One of the major benefits of DVCS is easy branching, and there should be a good reason for a policy that strongly discourages branches. What is that reason?

I can quickly think of numerous reasons in favor of branches. For instance, Joel's work involves lots of changes to lots of different parts of the code. The natural way to do this is by branching and merging once all changes are completed and tested. This is true for any such change, even if the resulting branch would be short lived. Discouraging branches for this kind of thing encourages people not to commit their work.

Also, based on Novamente's development history, one can expect that many OpenCog macro-tasks will require extensive fiddling with different aspects of the codebase, often in unexpected places. While it's certainly possible to perform all these experiments within the main trunk without breaking anything, that's not the most likely outcome. The most likely outcome is that breakage from experimental work will happen often if the default policy is to work directly from main. This is especially true for AI researchers / scientists who aren't experienced software engineers, yet can be invaluable for OpenCog. In this regard, OpenCog development is very different from regular software development, and I think our policies have to consider this.

Finally, the "everyone works directly from main" means we have essentially no gatekeeper to decide what gets merged into main, and I don't think this is a good idea, at least now and in the short term future.

I believe we need a set of practices and guidelines for development and merging in order to minimize breakage, overhead for maintainers, and overall frustration. But I'm not sure these guidelines should be single-branch-based.

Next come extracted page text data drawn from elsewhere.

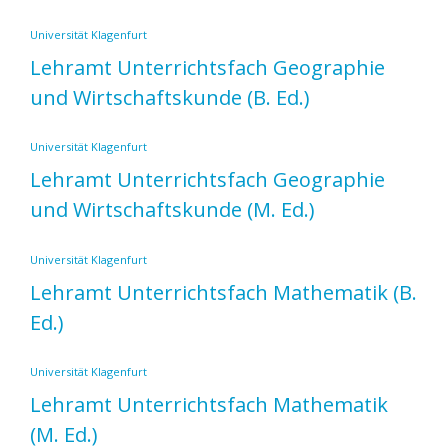
Universität Klagenfurt
Lehramt Unterrichtsfach Geographie
und Wirtschaftskunde
(B. Ed.)
Universität Klagenfurt
Lehramt Unterrichtsfach Geographie
und Wirtschaftskunde
(M. Ed.)
Universität Klagenfurt
Lehramt Unterrichtsfach Mathematik
(B.
Ed.)
Universität Klagenfurt
Lehramt Unterrichtsfach Mathematik
(M. Ed.)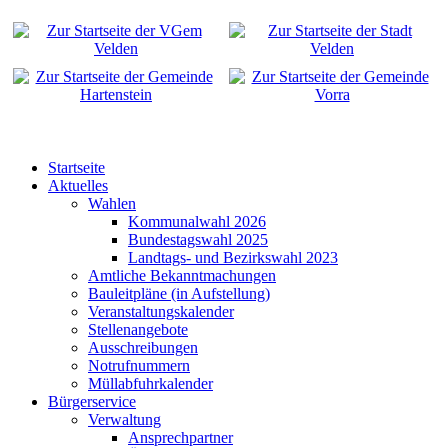
Startseite
Aktuelles
Wahlen
Kommunalwahl 2026
Bundestagswahl 2025
Landtags- und Bezirkswahl 2023
Amtliche Bekanntmachungen
Bauleitpläne (in Aufstellung)
Veranstaltungskalender
Stellenangebote
Ausschreibungen
Notrufnummern
Müllabfuhrkalender
Bürgerservice
Verwaltung
Ansprechpartner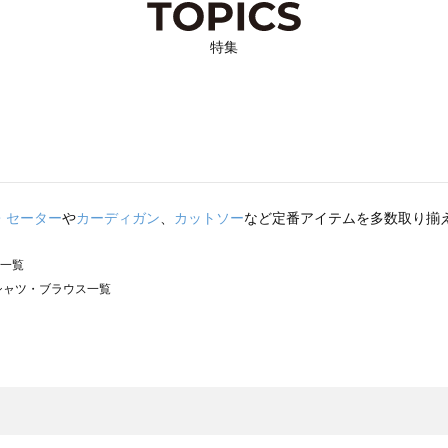
特集
・セーター
や
カーディガン
、
カットソー
など定番アイテムを多数取り揃
ス一覧
）のシャツ・ブラウス一覧
サモスモス）のシャツ・ブラウス一覧
ウス一覧
シャツ・ブラウス一覧
）のシャツ・ブラウス一覧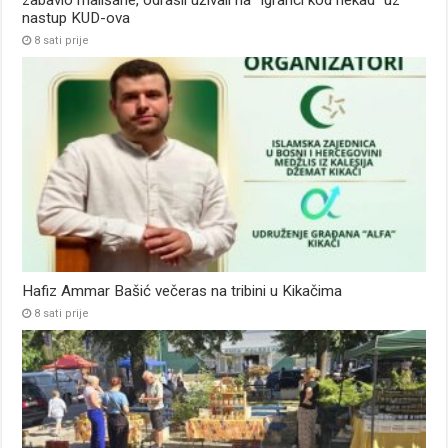
zabavio mališane, odrasli uživali na “Igranci kod nekad” uz
nastup KUD-ova
8 sati prije
Hafiz Ammar Bašić večeras na tribini u Kikačima
8 sati prije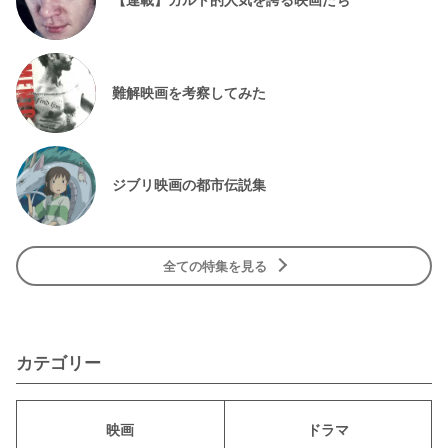
難解映画を考察してみた
ジブリ映画の都市伝説集
全ての特集を見る
カテゴリー
映画
ドラマ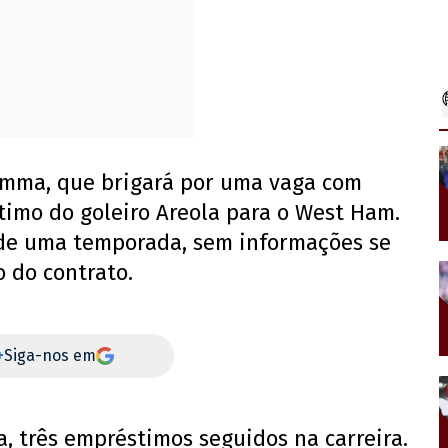
mma, que brigará por uma vaga com
timo do goleiro Areola para o West Ham.
 de uma temporada, sem informações se
 do contrato.
+
Siga-nos em
a, três empréstimos seguidos na carreira.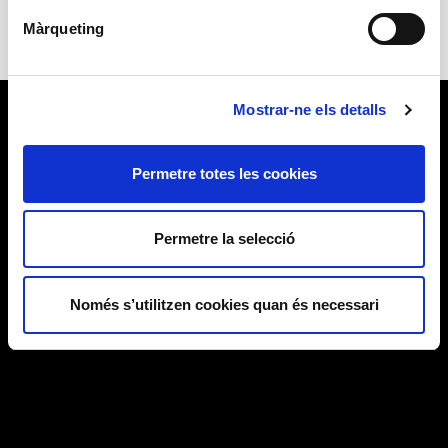
Màrqueting
Mostrar-ne els detalls
Permetre totes les cookies
Permetre la selecció
Només s’utilitzen cookies quan és necessari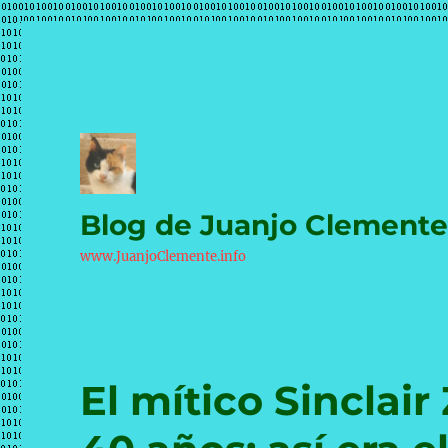
Blog de Juanjo Clement
www.JuanjoClemente.info
El mítico Sincla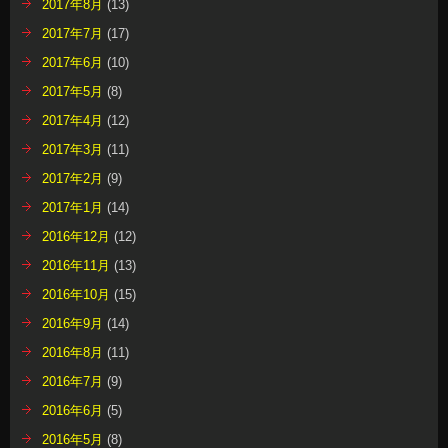
2017年8月
(13)
2017年7月
(17)
2017年6月
(10)
2017年5月
(8)
2017年4月
(12)
2017年3月
(11)
2017年2月
(9)
2017年1月
(14)
2016年12月
(12)
2016年11月
(13)
2016年10月
(15)
2016年9月
(14)
2016年8月
(11)
2016年7月
(9)
2016年6月
(5)
2016年5月
(8)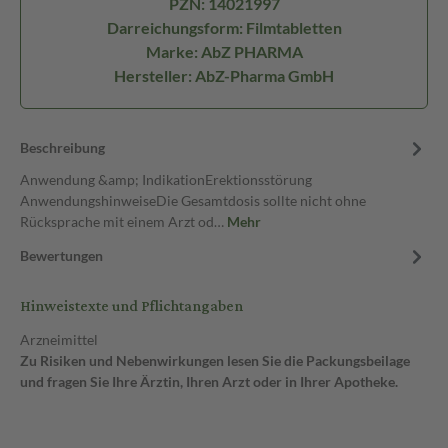
PZN: 14021997
Darreichungsform: Filmtabletten
Marke: AbZ PHARMA
Hersteller: AbZ-Pharma GmbH
Beschreibung
Anwendung &amp; IndikationErektionsstörung
AnwendungshinweiseDie Gesamtdosis sollte nicht ohne
Rücksprache mit einem Arzt od…
Mehr
Bewertungen
Hinweistexte und Pflichtangaben
Arzneimittel
Zu Risiken und Nebenwirkungen lesen Sie die Packungsbeilage
und fragen Sie Ihre Ärztin, Ihren Arzt oder in Ihrer Apotheke.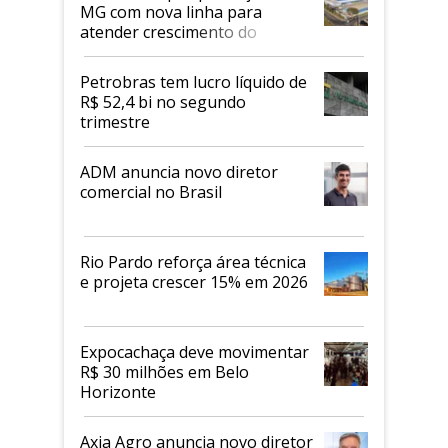
MG com nova linha para
atender crescimento do
mercado de alimentos
proteicos
Petrobras tem lucro líquido de
R$ 52,4 bi no segundo
trimestre
ADM anuncia novo diretor
comercial no Brasil
Rio Pardo reforça área técnica
e projeta crescer 15% em 2026
Expocachaça deve movimentar
R$ 30 milhões em Belo
Horizonte
Axia Agro anuncia novo diretor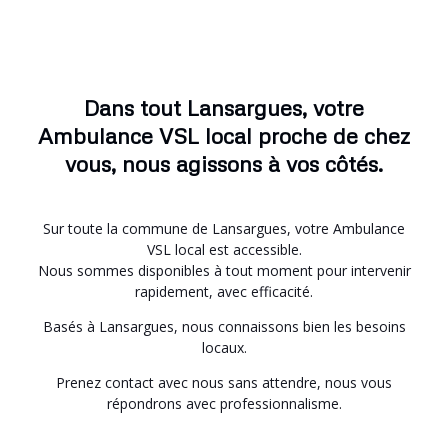
Dans tout Lansargues, votre
Ambulance VSL local proche de chez
vous, nous agissons à vos côtés.
Sur toute la commune de Lansargues, votre Ambulance
VSL local est accessible.
Nous sommes disponibles à tout moment pour intervenir
rapidement, avec efficacité.
Basés à Lansargues, nous connaissons bien les besoins
locaux.
Prenez contact avec nous sans attendre, nous vous
répondrons avec professionnalisme.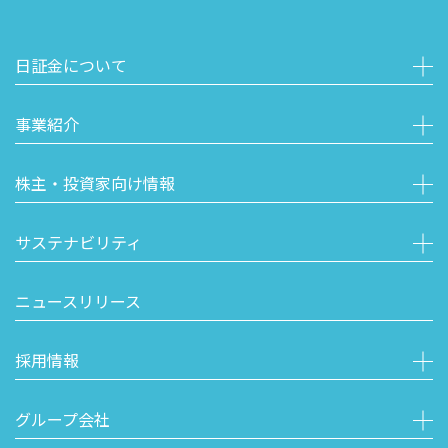
日証金について
事業紹介
株主・投資家向け情報
サステナビリティ
ニュースリリース
採用情報
グループ会社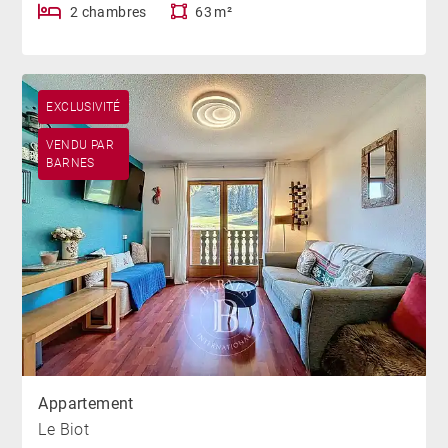
2 chambres
63 m²
EXCLUSIVITÉ
VENDU PAR
BARNES
Appartement
Le Biot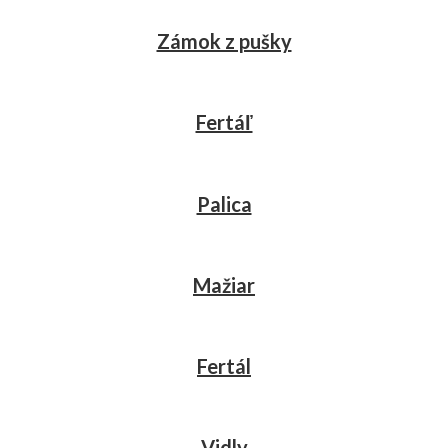
Zámok z pušky
Fertáľ
Palica
Mažiar
Fertál
Vidly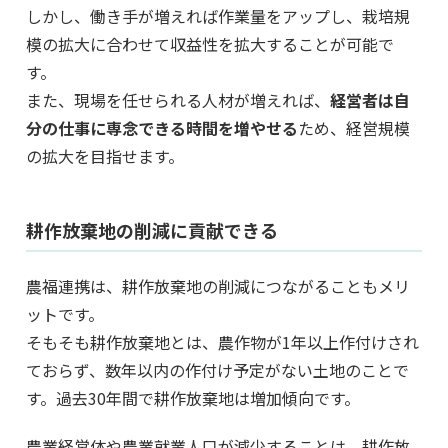
しかし、働き手が増えれば作業量をアップし、栽培規
模の拡大に合わせて収益性を拡大することが可能で
す。
また、現場を任せられる人材が増えれば、
経営者は自
分の仕事に専念できる時間を増やせる
ため、経営規模
の拡大を目指せます。
耕作放棄地の削減に貢献できる
農福連携は、耕作放棄地の削減につながることもメリ
ットです。
そもそも耕作放棄地とは、農作物が1年以上作付けされ
ておらず、数年以内の作付け予定がない土地のことで
す。過去30年間で耕作放棄地は増加傾向です。
農業経営体や農業就業人口が減少することは、耕作放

  - make a temporary 'stable' snapshot branch of main
- merge major work branches into main (at least thee of these: Gama's
  work, Joel's work, Erickson's work)
  - together, hammer on main until everyone is happy with it again

On a more detailed note, shouldn't it be the other way around? Keep main "stable" and have an unstable branch where stuff is merged onto, and then ported over to main? I.e., don't break the main build.

- exceptions (i.e. new branches) should be discussed here or #opencog - EVERY new branch should be preceded by a wiki page that describes its
  location, purpose and plan for merging back into main

I believe these are good ideas with a bit of flexibility. First, I think branching should be the default. But I think every branch that's expected to be merged back into main should be announced here or #opencog and documented in the wiki.

We should meet briefly once per week on IRC just for status, notice of
upcoming merges, gripes, etc. I suggest the 15 minutes before Ben's OCP tutorial each Wednesday tutorial at #opencog-dev (can be created ad- hoc).

And this, definitely, is a great idea.